El viento aúlla entre nosotros, cargado de copos de nieve que ha arrancado de la montaña.
—¿La disección? —pregunto—. ¿Eso es lo que crees que merezco?
—Eres un terrorista. Has renunciado a cualquier derecho que pudieras tener.
—¿Derechos? —gruño por encima de Victra y Holiday—. ¿A sujetar los pies de mi esposa? ¿A ver morir a mi padre? —Intento escupir, pero la saliva se me queda pegada a los labios—. ¿Qué derecho teníais vosotros a llevároslos?
—No hay nada que debatir. Eres un terrorista, y debes ser llevado ante la justicia.
—Entonces ¿por qué estás hablando conmigo, maldito hipócrita?
—Porque el honor aún importa. «El honor es lo que se recuerda».
Son palabras de su padre. Pero están tan vacías en sus labios como yo las siento en los oídos. Esta guerra se lo ha arrebatado todo. Veo en sus ojos lo destrozado que está. Los terribles esfuerzos que realiza por ser un digno hijo de su padre. Si pudiera, Casio elegiría volver junto a la hoguera que encendimos en las tierras altas del Instituto. Regresaría a los días de gloria en los que la vida era simple, en los que los amigos parecían de verdad. Pero anhelar el pasado no nos limpia la sangre de las manos a ninguno de los dos.
Escucho el gemido del viento que llega desde el valle. Tengo los talones al borde de la plataforma de aterrizaje. Detrás de mí no hay nada más que aire. Aire y la cambiante topografía de una ciudad oscura sobre el suelo del valle, dos mil metros más abajo.
—Va a saltar —le dice Aja con tranquilidad a Casio—. Necesitamos el cuerpo.
—Darrow, no lo hagas —me exhorta él, pero sus ojos me dicen que salte, que tome esa salida en lugar de rendirme, en lugar de ir a la Luna para que me despellejen.
Este es el fin noble. Casio me está cubriendo de nuevo con su capa.
Y lo odio por ello.
—¿Crees que tú tienes honor? —le espeto—. ¿Crees que eres un buen hombre? ¿Te queda alguien a quien amar? ¿Por quién luchas? —La rabia se filtra en mis palabras—. Estás solo, Casio. Pero yo no. No lo estaba cuando me enfrenté a tu hermano en el Paso. Ni cuando me escondí entre vosotros. Ni cuando yacía en la oscuridad. Ni siquiera ahora. —Me aferro con todas mis fuerzas al cuerpo inconsciente de Holiday, entrelazando los dedos con las correas de su armadura. Aprieto la mano de Victra. Araño el borde del abismo con los talones—. Escucha el viento, Casio. Escucha el condenado viento.
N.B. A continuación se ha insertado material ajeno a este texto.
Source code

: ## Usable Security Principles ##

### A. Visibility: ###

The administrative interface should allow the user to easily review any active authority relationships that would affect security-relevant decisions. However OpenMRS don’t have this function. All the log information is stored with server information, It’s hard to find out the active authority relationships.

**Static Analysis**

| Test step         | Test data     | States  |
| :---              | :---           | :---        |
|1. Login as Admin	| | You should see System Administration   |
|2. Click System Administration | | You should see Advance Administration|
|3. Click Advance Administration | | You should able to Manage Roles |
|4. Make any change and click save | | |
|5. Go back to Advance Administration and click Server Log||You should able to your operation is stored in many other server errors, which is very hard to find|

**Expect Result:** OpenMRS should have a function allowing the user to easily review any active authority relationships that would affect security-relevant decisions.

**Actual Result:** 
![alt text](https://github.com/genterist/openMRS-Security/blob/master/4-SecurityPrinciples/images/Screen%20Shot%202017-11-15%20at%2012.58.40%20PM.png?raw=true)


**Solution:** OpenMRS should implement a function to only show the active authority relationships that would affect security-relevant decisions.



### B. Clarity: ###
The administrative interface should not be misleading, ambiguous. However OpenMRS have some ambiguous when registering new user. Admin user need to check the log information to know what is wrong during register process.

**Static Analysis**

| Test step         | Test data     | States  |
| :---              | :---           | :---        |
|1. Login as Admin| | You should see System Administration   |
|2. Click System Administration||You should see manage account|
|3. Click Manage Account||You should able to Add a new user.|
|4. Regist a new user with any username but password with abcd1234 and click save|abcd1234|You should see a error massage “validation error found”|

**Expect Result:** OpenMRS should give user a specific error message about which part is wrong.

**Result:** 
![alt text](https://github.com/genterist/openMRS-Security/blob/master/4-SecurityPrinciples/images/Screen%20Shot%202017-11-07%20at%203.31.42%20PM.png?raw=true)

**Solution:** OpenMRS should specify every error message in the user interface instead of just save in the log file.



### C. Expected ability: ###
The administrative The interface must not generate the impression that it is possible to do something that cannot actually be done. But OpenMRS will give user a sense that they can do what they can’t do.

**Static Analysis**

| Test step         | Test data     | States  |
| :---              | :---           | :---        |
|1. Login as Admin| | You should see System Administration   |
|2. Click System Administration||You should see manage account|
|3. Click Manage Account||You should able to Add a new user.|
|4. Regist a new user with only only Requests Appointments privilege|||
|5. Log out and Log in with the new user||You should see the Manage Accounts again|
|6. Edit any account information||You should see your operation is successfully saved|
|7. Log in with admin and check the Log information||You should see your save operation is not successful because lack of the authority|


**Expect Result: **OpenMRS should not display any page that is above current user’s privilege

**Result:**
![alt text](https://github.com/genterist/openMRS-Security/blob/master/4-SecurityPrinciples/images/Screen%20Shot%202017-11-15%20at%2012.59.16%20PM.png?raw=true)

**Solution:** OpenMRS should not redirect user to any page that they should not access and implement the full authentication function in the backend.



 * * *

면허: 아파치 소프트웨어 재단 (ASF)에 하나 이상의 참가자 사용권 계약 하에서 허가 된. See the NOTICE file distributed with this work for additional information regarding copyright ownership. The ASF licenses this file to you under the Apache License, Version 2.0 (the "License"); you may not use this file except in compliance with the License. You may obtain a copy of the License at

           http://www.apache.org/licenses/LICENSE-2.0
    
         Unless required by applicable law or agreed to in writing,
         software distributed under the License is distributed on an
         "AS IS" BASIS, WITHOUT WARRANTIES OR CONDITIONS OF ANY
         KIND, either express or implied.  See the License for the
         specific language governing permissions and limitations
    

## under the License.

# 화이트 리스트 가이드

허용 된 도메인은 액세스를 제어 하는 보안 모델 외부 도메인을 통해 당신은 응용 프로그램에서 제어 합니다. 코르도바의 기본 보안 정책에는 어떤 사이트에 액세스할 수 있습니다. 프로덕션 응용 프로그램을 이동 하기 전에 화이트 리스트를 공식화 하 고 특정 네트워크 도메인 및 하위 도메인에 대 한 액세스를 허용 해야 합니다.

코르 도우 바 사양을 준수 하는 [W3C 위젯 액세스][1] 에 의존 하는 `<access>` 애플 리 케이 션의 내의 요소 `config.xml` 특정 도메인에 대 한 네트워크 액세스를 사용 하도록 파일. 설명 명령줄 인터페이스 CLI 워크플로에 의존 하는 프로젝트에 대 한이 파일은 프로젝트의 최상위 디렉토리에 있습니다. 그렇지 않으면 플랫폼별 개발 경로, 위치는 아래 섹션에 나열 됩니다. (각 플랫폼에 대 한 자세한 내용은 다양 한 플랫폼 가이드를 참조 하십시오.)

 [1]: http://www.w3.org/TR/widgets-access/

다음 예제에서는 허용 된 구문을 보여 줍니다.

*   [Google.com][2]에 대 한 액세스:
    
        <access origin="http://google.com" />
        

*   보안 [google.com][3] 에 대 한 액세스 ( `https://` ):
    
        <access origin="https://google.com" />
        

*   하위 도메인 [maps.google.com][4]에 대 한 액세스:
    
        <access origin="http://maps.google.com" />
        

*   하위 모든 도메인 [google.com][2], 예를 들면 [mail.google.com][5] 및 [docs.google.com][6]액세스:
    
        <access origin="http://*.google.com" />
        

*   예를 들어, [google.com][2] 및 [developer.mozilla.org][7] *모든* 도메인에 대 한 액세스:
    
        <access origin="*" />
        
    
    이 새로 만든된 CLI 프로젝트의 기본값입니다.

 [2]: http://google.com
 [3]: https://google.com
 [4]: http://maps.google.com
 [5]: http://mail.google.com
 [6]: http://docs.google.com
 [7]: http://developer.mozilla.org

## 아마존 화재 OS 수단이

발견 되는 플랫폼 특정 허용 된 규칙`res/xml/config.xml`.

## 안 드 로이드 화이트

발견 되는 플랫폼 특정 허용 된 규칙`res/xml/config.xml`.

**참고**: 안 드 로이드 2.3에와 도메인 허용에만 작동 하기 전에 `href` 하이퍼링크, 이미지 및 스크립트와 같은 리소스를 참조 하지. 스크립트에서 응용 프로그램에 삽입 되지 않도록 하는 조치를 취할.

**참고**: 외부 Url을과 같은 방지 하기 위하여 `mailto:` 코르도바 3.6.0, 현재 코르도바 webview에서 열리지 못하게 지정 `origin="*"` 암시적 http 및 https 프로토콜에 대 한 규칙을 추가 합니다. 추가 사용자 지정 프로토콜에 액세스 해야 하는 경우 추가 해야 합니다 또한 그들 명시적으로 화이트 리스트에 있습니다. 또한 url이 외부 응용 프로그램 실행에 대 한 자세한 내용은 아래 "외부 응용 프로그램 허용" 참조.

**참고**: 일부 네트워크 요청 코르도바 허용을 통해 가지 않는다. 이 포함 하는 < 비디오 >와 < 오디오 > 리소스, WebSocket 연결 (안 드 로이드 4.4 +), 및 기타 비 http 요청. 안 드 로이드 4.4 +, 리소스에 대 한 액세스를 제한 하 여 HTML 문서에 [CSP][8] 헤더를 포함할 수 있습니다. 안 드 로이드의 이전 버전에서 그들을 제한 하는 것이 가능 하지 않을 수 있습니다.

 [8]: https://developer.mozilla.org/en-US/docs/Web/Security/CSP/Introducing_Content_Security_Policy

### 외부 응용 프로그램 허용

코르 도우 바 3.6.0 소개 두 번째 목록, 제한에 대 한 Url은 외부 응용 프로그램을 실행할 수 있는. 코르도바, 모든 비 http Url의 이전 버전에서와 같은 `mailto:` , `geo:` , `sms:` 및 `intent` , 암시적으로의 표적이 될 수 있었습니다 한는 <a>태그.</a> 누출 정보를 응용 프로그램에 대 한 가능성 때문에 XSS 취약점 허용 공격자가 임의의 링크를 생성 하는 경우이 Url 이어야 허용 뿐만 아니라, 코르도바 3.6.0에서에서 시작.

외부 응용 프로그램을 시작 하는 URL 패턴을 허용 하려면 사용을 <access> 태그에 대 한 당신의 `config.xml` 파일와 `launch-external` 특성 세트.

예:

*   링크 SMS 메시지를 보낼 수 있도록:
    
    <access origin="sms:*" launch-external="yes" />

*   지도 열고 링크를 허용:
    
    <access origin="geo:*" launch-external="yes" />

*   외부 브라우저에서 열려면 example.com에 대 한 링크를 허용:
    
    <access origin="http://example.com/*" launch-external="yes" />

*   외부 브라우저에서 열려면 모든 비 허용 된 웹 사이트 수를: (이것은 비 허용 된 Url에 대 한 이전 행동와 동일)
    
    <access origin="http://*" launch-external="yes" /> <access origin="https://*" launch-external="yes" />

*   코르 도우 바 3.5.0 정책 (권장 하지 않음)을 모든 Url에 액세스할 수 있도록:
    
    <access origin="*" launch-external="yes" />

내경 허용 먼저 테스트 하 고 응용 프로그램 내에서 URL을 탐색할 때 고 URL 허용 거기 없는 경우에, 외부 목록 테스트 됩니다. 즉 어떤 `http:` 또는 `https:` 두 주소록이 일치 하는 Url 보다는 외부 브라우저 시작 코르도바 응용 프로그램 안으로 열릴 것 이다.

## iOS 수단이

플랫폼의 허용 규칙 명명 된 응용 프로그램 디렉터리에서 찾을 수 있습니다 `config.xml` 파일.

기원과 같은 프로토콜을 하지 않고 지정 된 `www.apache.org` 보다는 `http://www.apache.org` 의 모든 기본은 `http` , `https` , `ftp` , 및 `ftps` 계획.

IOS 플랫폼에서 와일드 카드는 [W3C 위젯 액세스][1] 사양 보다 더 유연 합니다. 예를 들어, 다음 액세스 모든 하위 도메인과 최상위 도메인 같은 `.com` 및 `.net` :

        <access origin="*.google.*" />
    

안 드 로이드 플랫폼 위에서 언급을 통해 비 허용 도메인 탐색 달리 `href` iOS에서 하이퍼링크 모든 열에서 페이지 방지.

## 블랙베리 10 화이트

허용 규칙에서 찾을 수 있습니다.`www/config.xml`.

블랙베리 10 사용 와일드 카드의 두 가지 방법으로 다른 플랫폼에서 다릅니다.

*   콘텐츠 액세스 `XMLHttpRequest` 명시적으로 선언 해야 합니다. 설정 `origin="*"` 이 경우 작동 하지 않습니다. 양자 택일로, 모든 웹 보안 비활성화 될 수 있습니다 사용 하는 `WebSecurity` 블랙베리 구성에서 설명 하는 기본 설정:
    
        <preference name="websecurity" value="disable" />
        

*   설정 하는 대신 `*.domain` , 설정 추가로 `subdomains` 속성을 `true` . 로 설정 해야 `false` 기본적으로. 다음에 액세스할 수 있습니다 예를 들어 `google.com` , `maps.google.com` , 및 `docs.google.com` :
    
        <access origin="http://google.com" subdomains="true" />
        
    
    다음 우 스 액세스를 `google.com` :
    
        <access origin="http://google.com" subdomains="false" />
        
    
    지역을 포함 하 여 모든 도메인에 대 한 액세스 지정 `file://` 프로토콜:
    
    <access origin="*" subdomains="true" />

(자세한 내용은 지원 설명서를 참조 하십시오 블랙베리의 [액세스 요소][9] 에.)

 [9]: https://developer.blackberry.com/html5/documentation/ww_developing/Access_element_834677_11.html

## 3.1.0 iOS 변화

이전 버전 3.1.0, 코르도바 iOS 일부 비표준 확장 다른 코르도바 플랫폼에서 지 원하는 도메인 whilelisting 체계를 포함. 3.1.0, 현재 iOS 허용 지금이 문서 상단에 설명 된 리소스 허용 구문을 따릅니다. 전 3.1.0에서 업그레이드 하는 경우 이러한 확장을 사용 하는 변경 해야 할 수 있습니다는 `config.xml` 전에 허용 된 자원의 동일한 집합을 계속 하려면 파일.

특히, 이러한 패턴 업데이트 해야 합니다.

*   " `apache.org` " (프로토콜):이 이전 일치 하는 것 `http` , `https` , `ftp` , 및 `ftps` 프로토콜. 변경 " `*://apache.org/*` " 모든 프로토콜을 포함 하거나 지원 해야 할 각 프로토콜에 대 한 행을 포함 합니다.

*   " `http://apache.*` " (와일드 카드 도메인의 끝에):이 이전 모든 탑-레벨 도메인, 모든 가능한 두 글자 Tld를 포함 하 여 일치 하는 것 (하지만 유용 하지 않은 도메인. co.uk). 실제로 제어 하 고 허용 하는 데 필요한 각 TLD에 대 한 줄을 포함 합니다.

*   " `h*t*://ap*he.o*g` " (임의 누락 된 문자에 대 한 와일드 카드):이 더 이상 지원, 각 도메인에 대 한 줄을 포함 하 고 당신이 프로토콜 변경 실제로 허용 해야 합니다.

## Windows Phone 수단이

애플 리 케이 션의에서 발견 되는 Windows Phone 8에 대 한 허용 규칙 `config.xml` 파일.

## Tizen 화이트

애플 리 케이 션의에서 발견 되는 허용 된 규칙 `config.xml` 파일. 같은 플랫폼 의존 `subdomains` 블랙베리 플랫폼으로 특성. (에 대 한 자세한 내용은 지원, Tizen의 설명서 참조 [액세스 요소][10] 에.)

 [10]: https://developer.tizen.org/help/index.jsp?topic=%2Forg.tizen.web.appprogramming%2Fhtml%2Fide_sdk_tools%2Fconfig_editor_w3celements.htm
Los dos caballeros inclinan ligeramente las cabezas. Y siguen sin entender el extraño gemido que brota del fondo del valle, porque ¿cómo iban a conocer un hijo y una hija de dorados el sonido de una Garra Perforadora horadando la roca? ¿Cómo iban a adivinar que mi gente no vendría desde el cielo, sino desde el corazón de nuestro planeta?
—Adiós, Casio —me despido—. No dejes de esperarme.
Salto de la plataforma impulsándome con ambas piernas, y me arrojo hacia el cielo abierto, arrastrando conmigo a Holiday y a Victra hacia la nada.